# Chicken getting bullied...



## Ngt (Dec 31, 2016)

I have a small coop and run. 4 chickens. Good layers. Been getting 4 eggs per day. The last few weeks one of them has been very inconsistent. I think the one not laying is not getting enough food. The others seem to be a group. Today i saw one on top of the chicken that's not laying, clawing at its back and with its beek on its neck. My friend said i need a bigger run. Thoughts?


----------



## robin416 (Sep 8, 2013)

It's entirely possible your friend is correct. Not enough space can cause behavior problems. 

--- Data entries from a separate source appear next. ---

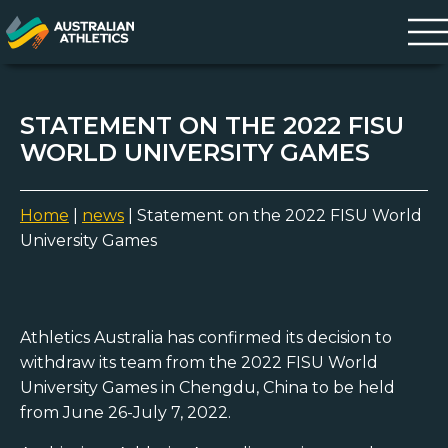
STATEMENT ON THE 2022 FISU
WORLD UNIVERSITY GAMES
Home
|
news
|
Statement on the 2022 FISU World
University Games
Athletics Australia has confirmed its decision to
withdraw its team from the 2022 FISU World
University Games in Chengdu, China to be held
from June 26-July 7, 2022.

Without knowing the size of their coop and the size of their run it's hard to know for certain what is going on. 

You can pull the aggressor out, put her in a place she can't see the others to see if that doesn't adjust her attitude.


----------



## Ngt (Dec 31, 2016)

The run is only 2 ft by 8 ft, @ about 4ft tall. Plus under the 3 1/2 by 4ft coop. Not much room to roam. I'll take the aggressor out tomorrow and see. Thanks forthe advice!


----------



## seminole wind (Aug 22, 2015)

You need a bigger pen.


----------



## robin416 (Sep 8, 2013)

I agree with Karen, they need more space. Boredom and tight quarters can cause all sorts of emotional problems with these guys.


----------



## dawg53 (Aug 25, 2015)

I agree, expansion is best. In the meantime, hang a head of cabbage in the pen for them to peck at. That'll distract them for sure.


----------



## Ngt (Dec 31, 2016)

Ok, after the rain I'll get to building.


----------